In [1]:
import tensorflow as tf
import numpy as np
import pandas as pd

In [2]:
df = pd.read_csv("movie_dataset.csv")

In [3]:
df.head()

Unnamed: 0,movie_id,title,cast,crew
0,19995,Avatar,"[{""cast_id"": 242, ""character"": ""Jake Sully"", ""...","[{""credit_id"": ""52fe48009251416c750aca23"", ""de..."
1,285,Pirates of the Caribbean: At World's End,"[{""cast_id"": 4, ""character"": ""Captain Jack Spa...","[{""credit_id"": ""52fe4232c3a36847f800b579"", ""de..."
2,206647,Spectre,"[{""cast_id"": 1, ""character"": ""James Bond"", ""cr...","[{""credit_id"": ""54805967c3a36829b5002c41"", ""de..."
3,49026,The Dark Knight Rises,"[{""cast_id"": 2, ""character"": ""Bruce Wayne / Ba...","[{""credit_id"": ""52fe4781c3a36847f81398c3"", ""de..."
4,49529,John Carter,"[{""cast_id"": 5, ""character"": ""John Carter"", ""c...","[{""credit_id"": ""52fe479ac3a36847f813eaa3"", ""de..."


In [4]:
import pandas as pd
import ast

# Convert string representation of lists/dicts to actual lists/dicts
df['cast'] = df['cast'].apply(ast.literal_eval)
df['crew'] = df['crew'].apply(ast.literal_eval)

In [None]:
# Extract important features from 'cast' and 'crew' columns (e.g., actors, directors)
df['actors'] = df['cast'].apply(lambda x: [actor['name'] for actor in x])
df['directors'] = df['crew'].apply(lambda x: [crew_member['name'] for crew_member in x if crew_member['job'] == 'Director'])

In [None]:
# Create a new 'features' column containing a combination of relevant features
df['features'] = df['actors'] + df['directors'] 
df['features'] = df['features'].apply(lambda x: ' '.join(x))  # Convert the list of features into a string
# Now df contains a new column 'features' which combines actors and directors' names

In [5]:
from sklearn.feature_extraction.text import TfidfVectorizer
from sklearn.metrics.pairwise import cosine_similarity

# Feature extraction using TF-IDF
tfidf_vectorizer = TfidfVectorizer()
tfidf_matrix = tfidf_vectorizer.fit_transform(df['features'])
cosine_similarities = cosine_similarity(tfidf_matrix, tfidf_matrix)


In [6]:
def get_recommendations(movie_title, cosine_similarities, df):
    movie_index = df[df['title'] == movie_title].index[0]
    similar_movies = list(enumerate(cosine_similarities[movie_index]))
    similar_movies = sorted(similar_movies, key=lambda x: x[1], reverse=True)
    recommended_movies = []
    for movie in similar_movies[1:11]: 
        recommended_movies.append(df.iloc[movie[0]]['title'])
    return recommended_movies

In [15]:
# Implementing the Model
input_movie = "Batman"
recommendations = get_recommendations(input_movie, cosine_similarities, df)
print("Recommended movies for {}: {}".format(input_movie, recommendations))

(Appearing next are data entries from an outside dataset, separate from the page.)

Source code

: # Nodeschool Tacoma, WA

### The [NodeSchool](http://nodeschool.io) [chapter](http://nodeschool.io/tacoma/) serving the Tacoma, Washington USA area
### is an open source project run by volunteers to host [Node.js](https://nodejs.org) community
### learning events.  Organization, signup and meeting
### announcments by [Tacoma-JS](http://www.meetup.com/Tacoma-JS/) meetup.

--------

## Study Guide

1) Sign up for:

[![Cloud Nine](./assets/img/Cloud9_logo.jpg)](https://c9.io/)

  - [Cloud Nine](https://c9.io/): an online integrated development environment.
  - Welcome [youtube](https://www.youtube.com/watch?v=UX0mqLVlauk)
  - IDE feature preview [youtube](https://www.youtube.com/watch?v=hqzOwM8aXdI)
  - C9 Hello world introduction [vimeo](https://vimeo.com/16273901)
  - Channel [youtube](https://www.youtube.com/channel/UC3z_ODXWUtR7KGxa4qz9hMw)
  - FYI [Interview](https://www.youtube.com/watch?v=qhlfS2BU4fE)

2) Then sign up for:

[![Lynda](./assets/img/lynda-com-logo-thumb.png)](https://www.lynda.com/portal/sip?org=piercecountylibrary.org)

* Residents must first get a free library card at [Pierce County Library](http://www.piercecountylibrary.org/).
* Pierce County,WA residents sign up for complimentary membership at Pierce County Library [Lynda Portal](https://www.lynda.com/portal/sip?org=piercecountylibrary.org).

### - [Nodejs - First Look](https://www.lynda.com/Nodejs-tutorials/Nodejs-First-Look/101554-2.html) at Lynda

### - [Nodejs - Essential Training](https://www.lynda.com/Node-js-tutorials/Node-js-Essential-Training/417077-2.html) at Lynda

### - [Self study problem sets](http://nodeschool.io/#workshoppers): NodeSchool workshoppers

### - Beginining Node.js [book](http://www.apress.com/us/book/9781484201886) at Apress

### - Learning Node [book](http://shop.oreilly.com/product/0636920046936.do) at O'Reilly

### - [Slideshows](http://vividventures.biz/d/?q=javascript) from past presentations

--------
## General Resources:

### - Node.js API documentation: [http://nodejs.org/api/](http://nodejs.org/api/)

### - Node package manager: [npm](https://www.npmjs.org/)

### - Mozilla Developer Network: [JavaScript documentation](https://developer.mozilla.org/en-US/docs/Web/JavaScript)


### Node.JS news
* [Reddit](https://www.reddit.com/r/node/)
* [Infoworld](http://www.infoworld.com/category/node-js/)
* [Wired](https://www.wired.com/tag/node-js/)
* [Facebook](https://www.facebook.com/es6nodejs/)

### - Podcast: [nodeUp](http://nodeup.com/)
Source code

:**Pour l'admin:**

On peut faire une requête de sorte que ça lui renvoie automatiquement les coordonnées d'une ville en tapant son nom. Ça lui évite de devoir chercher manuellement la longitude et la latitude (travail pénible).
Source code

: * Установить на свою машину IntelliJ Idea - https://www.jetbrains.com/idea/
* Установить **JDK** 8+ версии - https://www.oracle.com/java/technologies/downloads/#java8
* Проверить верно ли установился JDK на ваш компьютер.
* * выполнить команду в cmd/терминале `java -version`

Recommended movies for Batman: ['Batman Returns', 'Corpse Bride', 'Superman IV: The Quest for Peace', 'Batman & Robin', 'Alpha and Omega: The Legend of the Saw Tooth Cave', 'Batman Forever', 'Some Like It Hot', 'I Dreamed of Africa', 'Shaft', 'Conan the Destroyer']


In [16]:
# Implementing the Model
input_movie = "Titanic"
recommendations = get_recommendations(input_movie, cosine_similarities, df)
print("Recommended movies for {}: {}".format(input_movie, recommendations))

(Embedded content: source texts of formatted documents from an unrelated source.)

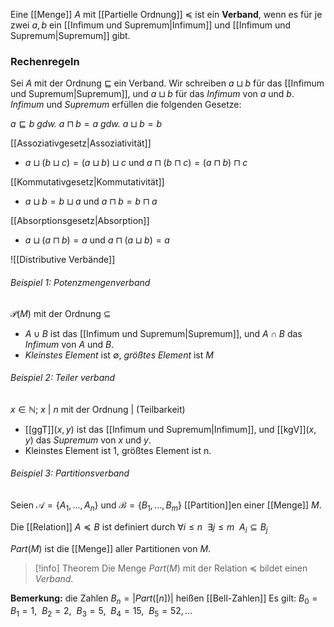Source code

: 
Eine [[Menge]] $A$ mit [[Partielle Ordnung]] $\preceq$ ist ein **Verband**, wenn es für je zwei $a, b$ ein [[Infimum und Supremum|Infimum]] und [[Infimum und Supremum|Supremum]] gibt.

### Rechenregeln

Sei $A$ mit der Ordnung $\sqsubseteq$ ein Verband. 
Wir schreiben $a \sqcup b$ für das [[Infimum und Supremum|Supremum]],  und $a \sqcup b$ für das *Infimum* von $a$ und $b$. *Infimum* und *Supremum* erfüllen die folgenden Gesetze:  

$a \sqsubseteq b$   *gdw.*   $a \sqcap b = a$   *gdw.*   $a \sqcup b = b$ 

[[Assoziativgesetz|Assoziativität]] 
- $a \sqcup (b \sqcup c) = (a \sqcup b) \sqcup c$   und   $a \sqcap (b \sqcap c) = (a \sqcap b) \sqcap c$ 

[[Kommutativgesetz|Kommutativität]] 
- $a \sqcup b = b \sqcup a$   und   $a \sqcap b = b \sqcap a$ 

[[Absorptionsgesetz|Absorption]]
- $a \sqcup (a \sqcap b) = a$   und   $a \sqcap (a \sqcup b) = a$

 ![[Distributive Verbände]]
 
###### Beispiel 1: Potenzmengenverband
$\mathcal P (M)$ mit der Ordnung $\subseteq$ 

- $A \cup B$ ist das [[Infimum und Supremum|Supremum]], und $A \cap B$ das *Infimum* von $A$ und $B$. 
- *Kleinstes Element* ist $\emptyset$, *größtes Element* ist $M$

###### Beispiel 2: Teiler verband
${ x \in \mathbb N ;\: x \:|\: n }$ mit der Ordnung | (Teilbarkeit) 
- [[ggT]]$(x, y)$ ist das [[Infimum und Supremum|Infimum]], und [[kgV]]$(x, y)$ das *Supremum* von $x$ und $y$. 
- Kleinstes Element ist 1, größtes Element ist n.

###### Beispiel 3: Partitionsverband

Seien $\mathcal A = \{ A_1, . . . , A_n \}$ und $\mathcal B = \{ B_1, . . . , B_m \}$ [[Partition]]en einer [[Menge]] $M$. 

Die [[Relation]] $A \preceq B$ ist definiert durch $\forall i \leq n \:\: \exists j \leq m \:\: A_i \subseteq B_j$ 

$Part(M)$ ist die [[Menge]] aller Partitionen von $M$.

>[!info] Theorem 
>Die Menge $Part(M)$ mit der Relation $\preceq$ bildet einen *Verband*.

**Bemerkung:** die Zahlen $B_n = |Part([n])|$ heißen [[Bell-Zahlen]] Es gilt: $B_0 = B_1 = 1,\:\: B_2 = 2,\:\: B_3 = 5,\:\: B_4 = 15,\:\: B_5 = 52, . . .$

Recommended movies for Titanic: ['Les Misérables', 'The Departed', 'Gangs of New York', 'The Bounty', 'Jason Bourne', 'Return of the Jedi', "The World's End", 'Becoming Jane', 'Terminator 2: Judgment Day', 'Star Trek']


In [28]:
# Implementing the Model
input_movie = "Men in Black"
recommendations = get_recommendations(input_movie, cosine_similarities, df)
print("Recommended movies for {}: {}".format(input_movie, recommendations))

Recommended movies for Men in Black: ['Men in Black II', 'Get Shorty', 'The Addams Family', 'Death to Smoochy', 'Big Trouble', 'The Oh in Ohio', 'Men in Black 3', "What's the Worst That Could Happen?", 'What Planet Are You From?', 'Rocky Balboa']